For Hodges, that meant an immediate $150,000 worth of business was canceled.
The company counts a number of local events among its clientele. That includes many of the dog shows at Purina Farms in Gray Summit, both the Washington Town and Country Fair and Franklin County Youth Fair in Union and the annual fire prevention poster contest sponsored by the Washington Volunteer Fire Company, to name a few.
Overall Hodges’ customer base is mostly inside the United States, since the cost to ship its product outside the country can often be almost as much as the product itself.
Family Owned Since 1920
Hodges Badge Company was founded in 1920 by William Hodges, great-grandfather of Rick Hodges, in or around Milford, N.H. He started the company as salesman, order taker and head printer, the Hodges website notes.

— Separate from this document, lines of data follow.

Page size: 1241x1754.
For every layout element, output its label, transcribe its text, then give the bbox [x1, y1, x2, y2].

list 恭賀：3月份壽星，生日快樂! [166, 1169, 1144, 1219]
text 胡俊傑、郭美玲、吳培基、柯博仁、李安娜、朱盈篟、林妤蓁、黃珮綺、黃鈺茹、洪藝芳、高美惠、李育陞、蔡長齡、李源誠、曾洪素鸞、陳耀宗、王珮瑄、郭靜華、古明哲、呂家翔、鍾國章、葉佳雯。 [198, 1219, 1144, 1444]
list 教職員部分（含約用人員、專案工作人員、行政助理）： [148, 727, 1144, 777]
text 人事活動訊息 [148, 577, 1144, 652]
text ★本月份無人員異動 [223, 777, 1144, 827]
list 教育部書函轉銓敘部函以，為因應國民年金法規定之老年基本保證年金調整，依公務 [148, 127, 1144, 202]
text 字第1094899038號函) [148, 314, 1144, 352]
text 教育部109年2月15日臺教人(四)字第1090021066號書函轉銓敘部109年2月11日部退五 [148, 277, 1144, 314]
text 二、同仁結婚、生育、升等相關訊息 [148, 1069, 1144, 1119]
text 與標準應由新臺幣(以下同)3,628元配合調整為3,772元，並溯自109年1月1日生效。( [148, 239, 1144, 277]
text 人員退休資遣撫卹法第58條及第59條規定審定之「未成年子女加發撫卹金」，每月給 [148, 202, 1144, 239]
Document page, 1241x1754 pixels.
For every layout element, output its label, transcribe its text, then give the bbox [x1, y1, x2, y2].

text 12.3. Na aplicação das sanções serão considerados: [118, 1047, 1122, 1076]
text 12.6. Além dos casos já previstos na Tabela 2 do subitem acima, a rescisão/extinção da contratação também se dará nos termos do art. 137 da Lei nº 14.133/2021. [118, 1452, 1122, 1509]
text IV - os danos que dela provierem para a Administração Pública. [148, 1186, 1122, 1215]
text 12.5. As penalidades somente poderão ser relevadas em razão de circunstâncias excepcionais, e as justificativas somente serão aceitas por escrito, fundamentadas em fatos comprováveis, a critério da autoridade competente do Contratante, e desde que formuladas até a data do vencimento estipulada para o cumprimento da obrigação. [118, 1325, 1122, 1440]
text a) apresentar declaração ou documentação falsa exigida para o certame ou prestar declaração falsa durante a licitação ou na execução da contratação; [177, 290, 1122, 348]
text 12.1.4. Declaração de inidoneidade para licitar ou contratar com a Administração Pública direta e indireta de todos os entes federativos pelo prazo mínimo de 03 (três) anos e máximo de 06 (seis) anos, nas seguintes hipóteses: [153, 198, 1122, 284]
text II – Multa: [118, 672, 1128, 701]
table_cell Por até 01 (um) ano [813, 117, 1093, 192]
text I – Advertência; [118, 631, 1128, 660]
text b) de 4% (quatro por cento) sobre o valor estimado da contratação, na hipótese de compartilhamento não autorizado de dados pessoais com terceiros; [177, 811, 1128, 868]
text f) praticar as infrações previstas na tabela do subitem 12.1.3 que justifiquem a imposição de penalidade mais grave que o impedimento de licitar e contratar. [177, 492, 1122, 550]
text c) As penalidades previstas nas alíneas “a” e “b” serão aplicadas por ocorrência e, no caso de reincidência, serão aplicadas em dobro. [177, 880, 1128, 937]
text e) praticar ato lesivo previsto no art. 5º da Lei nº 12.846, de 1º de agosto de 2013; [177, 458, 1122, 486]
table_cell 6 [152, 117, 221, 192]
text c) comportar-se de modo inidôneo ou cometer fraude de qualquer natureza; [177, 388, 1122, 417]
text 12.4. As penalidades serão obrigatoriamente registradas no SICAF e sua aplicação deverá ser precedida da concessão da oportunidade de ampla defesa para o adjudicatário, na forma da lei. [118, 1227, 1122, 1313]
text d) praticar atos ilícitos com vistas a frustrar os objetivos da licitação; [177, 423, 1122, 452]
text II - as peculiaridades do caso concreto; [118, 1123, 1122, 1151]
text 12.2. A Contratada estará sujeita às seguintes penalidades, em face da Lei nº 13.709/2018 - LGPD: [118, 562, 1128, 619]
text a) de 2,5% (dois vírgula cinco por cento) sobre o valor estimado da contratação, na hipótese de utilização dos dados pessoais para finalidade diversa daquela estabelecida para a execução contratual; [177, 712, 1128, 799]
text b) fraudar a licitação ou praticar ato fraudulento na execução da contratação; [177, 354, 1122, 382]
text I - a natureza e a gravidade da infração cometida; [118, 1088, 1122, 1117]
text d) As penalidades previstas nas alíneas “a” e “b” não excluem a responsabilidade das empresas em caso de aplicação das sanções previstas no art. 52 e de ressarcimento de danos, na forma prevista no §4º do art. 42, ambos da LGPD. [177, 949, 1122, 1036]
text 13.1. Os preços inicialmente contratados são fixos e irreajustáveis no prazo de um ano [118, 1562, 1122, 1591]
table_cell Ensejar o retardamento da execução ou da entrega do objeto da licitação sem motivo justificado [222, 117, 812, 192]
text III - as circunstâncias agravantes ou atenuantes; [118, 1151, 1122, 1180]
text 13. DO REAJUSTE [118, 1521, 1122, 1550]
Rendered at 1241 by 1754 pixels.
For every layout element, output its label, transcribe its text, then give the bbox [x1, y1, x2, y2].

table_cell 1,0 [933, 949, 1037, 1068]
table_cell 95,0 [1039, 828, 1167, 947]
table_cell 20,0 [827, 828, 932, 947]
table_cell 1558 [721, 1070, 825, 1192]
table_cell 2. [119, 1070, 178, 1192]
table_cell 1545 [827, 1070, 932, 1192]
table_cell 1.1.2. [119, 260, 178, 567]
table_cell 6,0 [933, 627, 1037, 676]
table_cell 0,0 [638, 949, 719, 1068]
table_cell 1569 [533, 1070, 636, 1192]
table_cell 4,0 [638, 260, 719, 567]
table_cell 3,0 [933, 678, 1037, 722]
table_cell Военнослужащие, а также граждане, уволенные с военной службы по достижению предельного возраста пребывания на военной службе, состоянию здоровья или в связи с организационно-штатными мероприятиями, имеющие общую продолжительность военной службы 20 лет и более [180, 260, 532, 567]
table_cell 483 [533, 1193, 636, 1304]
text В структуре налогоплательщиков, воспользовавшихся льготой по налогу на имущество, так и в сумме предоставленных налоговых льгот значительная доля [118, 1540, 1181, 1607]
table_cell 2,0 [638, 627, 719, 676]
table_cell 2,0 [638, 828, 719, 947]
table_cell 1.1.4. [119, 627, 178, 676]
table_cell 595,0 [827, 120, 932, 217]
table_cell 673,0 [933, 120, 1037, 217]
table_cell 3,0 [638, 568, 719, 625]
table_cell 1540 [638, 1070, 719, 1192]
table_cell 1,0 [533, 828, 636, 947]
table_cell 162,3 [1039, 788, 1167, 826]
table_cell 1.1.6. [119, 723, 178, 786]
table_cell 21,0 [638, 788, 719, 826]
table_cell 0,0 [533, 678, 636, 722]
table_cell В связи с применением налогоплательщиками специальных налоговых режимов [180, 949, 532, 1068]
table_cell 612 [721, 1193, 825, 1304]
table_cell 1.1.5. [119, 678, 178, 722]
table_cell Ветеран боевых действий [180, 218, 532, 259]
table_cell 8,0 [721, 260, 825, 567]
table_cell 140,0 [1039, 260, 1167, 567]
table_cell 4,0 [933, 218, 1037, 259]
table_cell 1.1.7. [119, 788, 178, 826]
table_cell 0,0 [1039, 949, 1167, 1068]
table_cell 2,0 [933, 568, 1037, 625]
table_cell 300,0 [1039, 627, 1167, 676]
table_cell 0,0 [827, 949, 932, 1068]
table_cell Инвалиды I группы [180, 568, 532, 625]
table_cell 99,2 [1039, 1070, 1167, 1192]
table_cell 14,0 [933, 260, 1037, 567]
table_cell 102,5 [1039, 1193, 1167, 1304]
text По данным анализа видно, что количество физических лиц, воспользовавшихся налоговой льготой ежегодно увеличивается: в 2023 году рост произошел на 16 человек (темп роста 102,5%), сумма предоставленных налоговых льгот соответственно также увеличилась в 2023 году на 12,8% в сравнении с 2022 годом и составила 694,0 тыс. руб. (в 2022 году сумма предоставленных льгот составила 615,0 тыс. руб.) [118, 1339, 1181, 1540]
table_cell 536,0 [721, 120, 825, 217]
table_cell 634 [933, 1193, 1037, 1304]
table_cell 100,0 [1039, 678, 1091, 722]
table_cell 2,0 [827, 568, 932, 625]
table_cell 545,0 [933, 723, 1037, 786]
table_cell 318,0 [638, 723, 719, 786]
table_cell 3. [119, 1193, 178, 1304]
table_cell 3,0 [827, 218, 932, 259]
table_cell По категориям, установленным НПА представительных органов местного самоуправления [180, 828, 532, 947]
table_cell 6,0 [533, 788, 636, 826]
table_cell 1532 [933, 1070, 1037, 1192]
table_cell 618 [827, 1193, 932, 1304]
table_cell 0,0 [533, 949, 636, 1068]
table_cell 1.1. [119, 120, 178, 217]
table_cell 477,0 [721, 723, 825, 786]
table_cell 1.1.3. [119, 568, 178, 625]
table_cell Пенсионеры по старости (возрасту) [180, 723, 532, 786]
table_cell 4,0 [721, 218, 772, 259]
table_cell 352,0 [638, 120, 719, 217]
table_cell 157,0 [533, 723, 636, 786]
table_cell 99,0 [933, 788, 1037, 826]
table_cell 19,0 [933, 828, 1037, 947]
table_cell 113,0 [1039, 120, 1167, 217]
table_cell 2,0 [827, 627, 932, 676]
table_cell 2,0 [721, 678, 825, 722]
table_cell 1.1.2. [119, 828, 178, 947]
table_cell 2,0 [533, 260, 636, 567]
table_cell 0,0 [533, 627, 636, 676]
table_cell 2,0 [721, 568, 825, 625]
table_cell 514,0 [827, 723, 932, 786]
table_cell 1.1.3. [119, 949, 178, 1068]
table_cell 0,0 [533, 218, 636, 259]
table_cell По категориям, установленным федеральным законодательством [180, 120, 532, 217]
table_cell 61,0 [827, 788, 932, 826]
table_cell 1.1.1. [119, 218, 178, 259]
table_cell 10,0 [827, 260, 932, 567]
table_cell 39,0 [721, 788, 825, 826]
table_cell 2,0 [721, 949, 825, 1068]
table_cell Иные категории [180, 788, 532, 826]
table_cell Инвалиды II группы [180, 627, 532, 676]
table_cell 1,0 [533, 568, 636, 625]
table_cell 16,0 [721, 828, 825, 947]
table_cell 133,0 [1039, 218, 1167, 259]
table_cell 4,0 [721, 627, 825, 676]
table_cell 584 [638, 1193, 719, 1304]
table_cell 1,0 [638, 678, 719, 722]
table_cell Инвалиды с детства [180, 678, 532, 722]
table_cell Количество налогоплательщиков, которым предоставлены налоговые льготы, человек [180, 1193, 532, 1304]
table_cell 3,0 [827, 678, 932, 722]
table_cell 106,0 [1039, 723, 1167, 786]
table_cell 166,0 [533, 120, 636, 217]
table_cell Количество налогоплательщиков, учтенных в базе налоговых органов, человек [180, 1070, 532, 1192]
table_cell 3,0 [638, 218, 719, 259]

His two younger daughters, Anna and Emaline, worked for him doing assembly, stitching or whatever other work was required.
Hodges called itself a badge company because in 1920s America fraternal lodges were popular — The Moose, The Elks, The Order of Eastern Star, The Odd Fellows . . .
“Since you didn’t have television what you did for entertainment two or three nights a week was wander over to ‘The Lodge’ and swap stories with your friends,” the website reads. “When the Lodge marched in a parade, had a formal dinner, or buried a deceased member, every member pinned on his badge, which usually consisted of a fancy brass bar at the top, proclaiming member, or president, or the most impressive title that could be invented, a hanging ribbon, and fringe at the bottom. The ribbon was printed with the lodge’s name, on one side gold print on a multicolored ribbon and on the back silver print on black for funerals.
“They required lots of assembly to sew the front and back ribbons together, and to attach the fringe at the bottom. We made reversible badges, so we were Hodges Badge Company.”